L’accoudoir de Zagan se brisa.

 

 

Qu’est-ce que ça peut être d’autres qu’un rendez-vous, espèce d’abruti !?

Zagan parvint tant bien que mal à ravaler les mots qui lui montaient à la gorge. Cet homme avait-il oublié le conseil qu’il était venu chercher ici ? C’était en fait tout à fait possible, et c’était peut-être une bonne idée de le lui rappeler. Il était temps que Barbatos reconnaisse la date et espère des développements.
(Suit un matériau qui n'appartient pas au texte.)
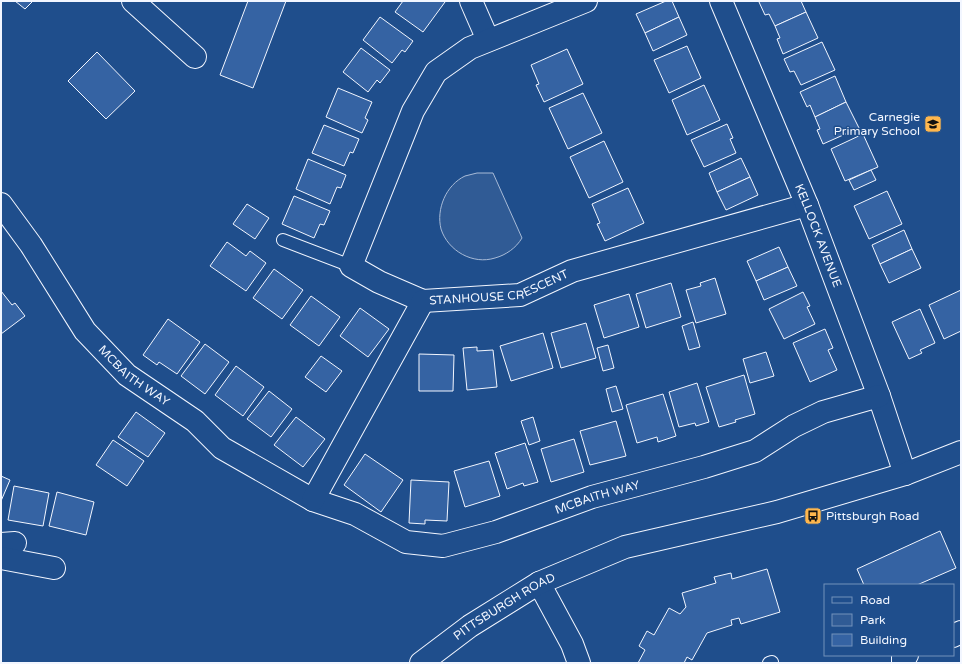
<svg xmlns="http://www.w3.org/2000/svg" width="962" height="664" font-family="'Varela Round',sans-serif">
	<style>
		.green { fill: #305b95; stroke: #a8bbd7 }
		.building { fill: #3563a3; stroke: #f2f6ff }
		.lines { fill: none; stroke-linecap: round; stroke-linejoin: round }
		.service-casing { stroke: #f2f6ff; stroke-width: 14 }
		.minor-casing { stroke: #f2f6ff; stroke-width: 24 }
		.tertiary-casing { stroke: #f2f6ff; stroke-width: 24 }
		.service { stroke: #1f4e8c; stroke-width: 12 }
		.minor { stroke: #1f4e8c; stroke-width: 22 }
		.tertiary { stroke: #1f4e8c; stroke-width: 22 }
		.labels { text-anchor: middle; stroke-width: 3; stroke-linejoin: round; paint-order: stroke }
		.poi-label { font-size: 12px; fill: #f2f6ff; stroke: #1f4e8c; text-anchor: end }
		.street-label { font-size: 12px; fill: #f2f6ff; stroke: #1f4e8c }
	</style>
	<rect width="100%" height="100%" fill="#1f4e8c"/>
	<!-- green -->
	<path class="green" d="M477,173h16l29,65c-6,10 -16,17 -27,20 -22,7 -47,-7 -54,-29 -5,-20 5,-44 24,-53 4,-1 8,-2 12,-3z"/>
	<!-- building -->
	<g class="building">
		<path d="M15,1h18l-8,8z"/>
		<path d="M248,1h38l-33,87 -33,-13z"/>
		<path d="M403,1h40l2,1 -22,30 -28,-20z"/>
		<path d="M666,1h6l7,16 -34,16 -9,-19z"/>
		<path d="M761,1h40l5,11 -31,14 -6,-12 -4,1 -6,-13z"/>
		<path d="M806,12l12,26 -35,16 -6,-15 3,-1 -5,-12z"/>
		<path d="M380,17l33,24 -8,11 -3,-2 -10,13 -29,-23z"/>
		<path d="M679,17l8,18 -34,16 -8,-18z"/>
		<path d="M822,42l13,28 -34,15 -7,-14 -4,1 -6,-13z"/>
		<path d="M687,46l14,32 -32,15 -15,-33z"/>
		<path d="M361,48l29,22 -10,13 -3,-3 -9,12 -25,-20z"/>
		<path d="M567,49l16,35 -39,18 -8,-17 3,-1 -8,-19z"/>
		<path d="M97,52l38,39 -29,28 -38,-38z"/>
		<path d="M835,76l11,26 -31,15 -5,-12 -3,2 -7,-15z"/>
		<path d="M704,85l16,35 -33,15 -15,-35z"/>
		<path d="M338,88l34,14 -7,16 3,2 -6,13 -36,-16z"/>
		<path d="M583,93l19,40 -34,16 -19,-41z"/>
		<path d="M846,102l13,26 -36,16 -6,-14 3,-1 -5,-12z"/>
		<path d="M727,124l6,14 -3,1 6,14 -32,14 -13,-27z"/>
		<path d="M324,125l35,14 -6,14 -3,-1 -6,14 -32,-13z"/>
		<path d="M863,134l15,33 -33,14 -14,-32z"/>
		<path d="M604,141l19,41 -34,16 -19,-41z"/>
		<path d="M741,158l9,19 -33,15 -8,-19z"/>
		<path d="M308,159l38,16 -5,13 -4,-1 -7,17 -34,-15z"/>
		<path d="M871,170l5,10 -22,10 -5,-10z"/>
		<path d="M750,177l8,18 -32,15 -9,-18z"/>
		<path d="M628,188l16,35 -39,18 -8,-17 3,-1 -8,-19z"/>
		<path d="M887,191l15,33 -33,15 -15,-33z"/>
		<path d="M294,196l36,15 -6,14 -4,-1 -6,14 -32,-14z"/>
		<path d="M247,204l22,14 -14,21 -22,-15z"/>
		<path d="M904,230l8,19 -32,15 -8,-19z"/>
		<path d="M227,242l19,14 4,-5 16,12 -20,28 -36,-25z"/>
		<path d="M779,247l9,20 -32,14 -9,-20z"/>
		<path d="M912,249l9,19 -32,15 -9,-19z"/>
		<path d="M788,267l9,19 -33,14 -8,-19z"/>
		<path d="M274,269l29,21 -21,29 -29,-21z"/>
		<path d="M715,278l11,36 -30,9 -10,-33 15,-4 -1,-3z"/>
		<path d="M671,283l10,34 -35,11 -10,-34z"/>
		<path d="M961,290v41l-17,8 -15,-34z"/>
		<path d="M1,291l11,14 3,-2 10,13 -24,18z"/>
		<path d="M803,292l7,14 -3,1 8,17 -31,15 -15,-30z"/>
		<path d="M629,294l10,33 -35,11 -10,-33z"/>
		<path d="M311,296l29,21 -21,29 -29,-21z"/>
		<path d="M360,308l29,21 -21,28 -28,-21z"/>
		<path d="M920,309l15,34 -15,7 2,3 -13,6 -17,-37z"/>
		<path d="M168,319l32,23 -23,32 -18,-12 -2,3 -14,-10z"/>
		<path d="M693,322l7,25 -11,3 -7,-24z"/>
		<path d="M586,323l10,35 -35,10 -10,-35z"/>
		<path d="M825,329l8,19 -5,2 9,20 -27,12 -17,-39z"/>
		<path d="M543,333l10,35 -42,13 -11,-35z"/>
		<path d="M205,344l24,18 -24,32 -24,-18z"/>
		<path d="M608,345l6,23 -11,3 -6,-23z"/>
		<path d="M477,347v4l16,-1 4,37 -30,3 -4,-42z"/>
		<path d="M766,352l8,24 -24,7 -7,-24z"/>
		<path d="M419,354l35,1 -1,36h-34z"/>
		<path d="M321,356l21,15 -16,21 -21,-15z"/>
		<path d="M236,366l28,21 -21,29 -28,-21z"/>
		<path d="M744,375l11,39 -20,6 1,2 -17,5 -13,-40z"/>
		<path d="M697,383l12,39 -13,4 -1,-3 -16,4 -10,-35z"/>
		<path d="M616,386l7,23 -11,3 -6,-23z"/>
		<path d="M269,391l23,18 -21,28 -24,-18z"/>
		<path d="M663,394l13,42 -18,6 -1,-5 -20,6 -11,-38z"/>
		<path d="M136,412l29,21 -17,24 -30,-20z"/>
		<path d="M296,417l29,22 -22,28 -29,-22z"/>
		<path d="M533,417l7,24 -11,4 -8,-24z"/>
		<path d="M616,421l10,35 -36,9 -10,-34z"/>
		<path d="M574,439l10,33 -33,10 -10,-33z"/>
		<path d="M113,440l31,21 -17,25 -31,-21z"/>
		<path d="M525,443l13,39 -14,4 -1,-3 -16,6 -12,-36z"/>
		<path d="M365,454l38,26 -22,32 -37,-27z"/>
		<path d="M489,461l11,35 -35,11 -11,-36z"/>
		<path d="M1,476l9,4 -9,21z"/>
		<path d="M411,480l38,2 -2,39 -22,-1v4l-16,-1z"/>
		<path d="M14,486l35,7 -6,33 -35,-6z"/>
		<path d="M57,492l37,10 -8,33 -37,-9z"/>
		<path d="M940,531l16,37 -39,17h-53l-7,-16z"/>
		<path d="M767,569l13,43 -39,12 -2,-6 -8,2 1,5 -25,8 -15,27 -5,-3 -3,6h-46l7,-13 -6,-4 8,-15 7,4 15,-27 11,6 6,-7 -4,-14 34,-10 -2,-6 17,-4 1,6z"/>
	</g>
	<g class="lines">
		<defs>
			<g id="service">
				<path d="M283,240l68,26"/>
				<path d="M769,663l3,-1v1"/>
			</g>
			<g id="minor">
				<path d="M133,1l62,56"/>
				<path d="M471,1l17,39"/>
				<path id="s1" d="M586,1l-116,47 -34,24 -23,39 -62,155 28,16 44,19 97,-6 52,-24 235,-66"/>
				<path id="s2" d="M721,1l86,204 72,191 26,78"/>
				<path id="s3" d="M1,204l30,41 54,86 42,44 68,46 27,27 91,52 42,14 51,28 37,4 53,-14 96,-35 112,-30 51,-16 39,-25 29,-14 56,-16"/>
				<path d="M313,500l110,-199"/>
				<path d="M1,544l14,-1"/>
				<path d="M1,558l53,10"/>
				<path d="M539,583l33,61 7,19"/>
				<path d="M953,636l8,-4"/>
				<path d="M903,663v-6l4,-2"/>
			</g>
			<g id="tertiary">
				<path id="s4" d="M421,663l49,-37 69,-43 86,-36 152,-35 128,-38 56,-22"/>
			</g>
		</defs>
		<!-- service casing -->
		<use href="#service" class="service-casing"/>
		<!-- minor casing -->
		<use href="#minor" class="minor-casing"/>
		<!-- tertiary casing -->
		<use href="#tertiary" class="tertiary-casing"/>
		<!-- service -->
		<use href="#service" class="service"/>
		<!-- minor -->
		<use href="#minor" class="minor"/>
		<!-- tertiary -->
		<use href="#tertiary" class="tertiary"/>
	</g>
	<!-- icons -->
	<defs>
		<symbol id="school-square" viewBox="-11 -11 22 22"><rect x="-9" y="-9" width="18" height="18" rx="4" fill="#ffb74d" stroke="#1f4e8c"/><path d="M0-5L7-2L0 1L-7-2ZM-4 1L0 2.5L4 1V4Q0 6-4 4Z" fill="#111"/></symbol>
		<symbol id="bus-square" viewBox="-11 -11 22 22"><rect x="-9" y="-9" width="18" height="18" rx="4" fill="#ffb74d" stroke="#1f4e8c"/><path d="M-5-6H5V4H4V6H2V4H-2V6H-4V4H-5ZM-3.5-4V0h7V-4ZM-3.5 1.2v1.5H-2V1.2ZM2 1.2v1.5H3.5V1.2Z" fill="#111"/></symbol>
	</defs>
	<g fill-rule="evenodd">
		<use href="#school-square" x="923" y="114" width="20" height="20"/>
		<use href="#bus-square" x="803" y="506" width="20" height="20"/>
	</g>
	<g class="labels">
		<!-- poi labels -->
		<g class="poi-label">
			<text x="920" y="121">Carnegie<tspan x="920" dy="14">Primary School</tspan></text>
			<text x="826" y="520" text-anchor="start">Pittsburgh Road</text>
		</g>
		<!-- street labels -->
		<g class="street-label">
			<text dy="4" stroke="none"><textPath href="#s2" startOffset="254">KELLOCK AVENUE</textPath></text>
			<text dy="4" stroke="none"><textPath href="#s1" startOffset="537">STANHOUSE CRESCENT</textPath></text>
			<text dy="4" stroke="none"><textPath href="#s3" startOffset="219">MCBAITH WAY</textPath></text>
			<text dy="4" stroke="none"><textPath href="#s3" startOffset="740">MCBAITH WAY</textPath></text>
			<text dy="4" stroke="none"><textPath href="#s4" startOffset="101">PITTSBURGH ROAD</textPath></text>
		</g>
	</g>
	<!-- border -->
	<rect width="962" height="664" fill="none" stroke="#f2f6ff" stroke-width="4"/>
	<!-- legend -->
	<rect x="824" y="584" width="130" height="72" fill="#1f4e8c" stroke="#7391ba"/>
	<rect x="832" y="597" width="20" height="6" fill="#1f4e8c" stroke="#7391ba"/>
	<text x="860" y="604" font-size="12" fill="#f2f6ff">Road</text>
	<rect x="832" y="614" width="20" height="12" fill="#305b95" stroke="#7391ba"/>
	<text x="860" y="624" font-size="12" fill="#f2f6ff">Park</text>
	<rect x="832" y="634" width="20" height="12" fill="#3563a3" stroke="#7391ba"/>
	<text x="860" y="644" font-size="12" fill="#f2f6ff">Building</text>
</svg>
Mais tout de même, il s’agissait de Barbatos. Lui en faire prendre conscience risquait d’aggraver son état d’esprit fastidieux, ainsi Zagan se devait-il d’y aller doucement. D’un autre côté, si on le laissait seul, Barbatos risquait de passer le reste de l’éternité à prétendre qu’il « ne l’aimait pas ». Ce n’était pas grave en soi, mais Chastille prenait au sérieux tout ce que disait Barbatos, donc il y avait aussi le risque d’aggraver son état d’esprit.

Pourquoi ces deux-là s’aiment-ils alors qu’ils sont tous les deux des emmerdeurs ?

Non, attendez, c’est peut-être justement ce qui les avait rapprochés. Quoi qu’il en soit, c’était fatigant. Zagan voulait juste se débarrasser de cet homme et se remettre à préparer le cadeau de Néphy. Il s’épuisait à penser à tout cela.